Hallucination as a Computational Boundary: A Hierarchy of Inevitability and the Oracle Escape

TL;DR

This paper formalizes the inevitability of hallucinations in large language models using computational boundaries and proposes two escape routes involving oracle models and continuous learning, along with a new security principle.

Contribution

It introduces a formal hierarchy of computational inevitability for LLM illusions and proposes novel theoretical frameworks for escape routes and AI security.

Findings

Illusions are proven inevitable on diagonalization, incomputability, and information theory boundaries.

RAGs can be modeled as oracle machines, providing a formal basis for their effectiveness.
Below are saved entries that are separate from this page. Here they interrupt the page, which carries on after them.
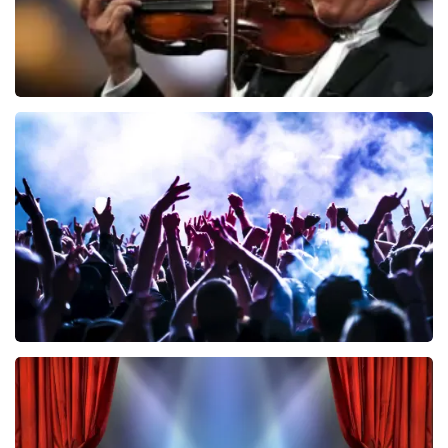
Andre Rieu
858
last 30 minutes
ORDER NOW
Megadeth
502
last 30 minutes
ORDER NOW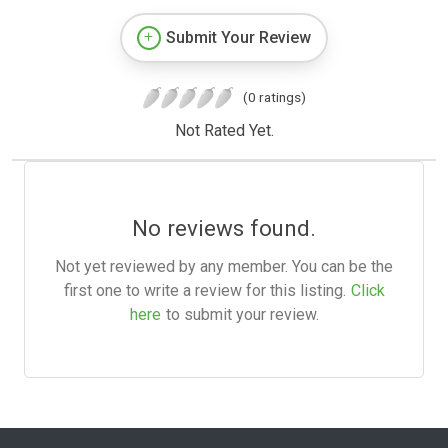
Submit Your Review
(0 ratings)
Not Rated Yet.
No reviews found.
Not yet reviewed by any member. You can be the
first one to write a review for this listing.
Click
here
to submit your review.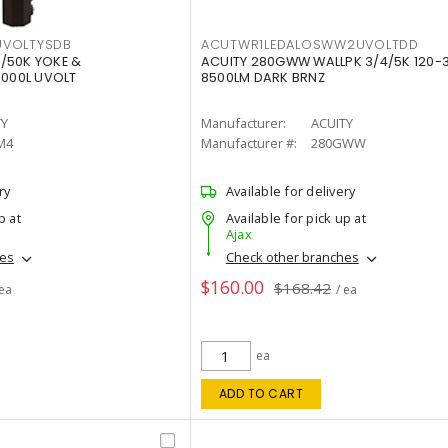
VOLTYSDB
ACUTWR1LEDALOSWW2UVOLTDD
/50K YOKE &
ACUITY 280GWW WALLPK 3/4/5K 120-
0000L UVOLT
8500LM DARK BRNZ
TY
Manufacturer:
ACUITY
M4
Manufacturer #:
280GWW
ry
Available for delivery
p at
Available for pick up at
Ajax
hes
Check other branches
$160.00
$168.42
 ea
/ ea
ea
ADD TO CART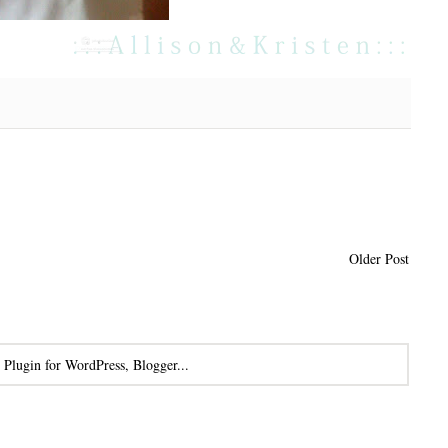
Older Post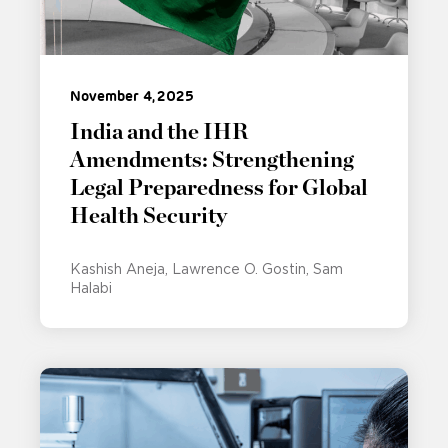
November 4, 2025
India and the IHR
Amendments: Strengthening
Legal Preparedness for Global
Health Security
Kashish Aneja
Lawrence O. Gostin
Sam
Halabi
A new principle, Computational Class Alignment, is proposed for AI security.

Abstract

The illusion phenomenon of large language models (LLMs) is the core obstacle to their reliable deployment. This article formalizes the large language model as a probabilistic Turing machine by constructing a "computational necessity hierarchy", and for the first time proves the illusions are inevitable on diagonalization, incomputability, and information theory boundaries supported by the new "learner pump lemma". However, we propose two "escape routes": one is to model Retrieval Enhanced Generations (RAGs) as oracle machines, proving their absolute escape through "computational jumps", providing the first formal theory for the effectiveness of RAGs; The second is to formalize continuous learning as an "internalized oracle" mechanism and implement this path through a novel neural game theory framework. Finally, this article proposes a feasible new principle for artificial intelligence security - Computational Class Alignment (CCA), which requires strict matching between task complexity and the actual computing power of the system, providing theoretical support for the secure application of artificial intelligence.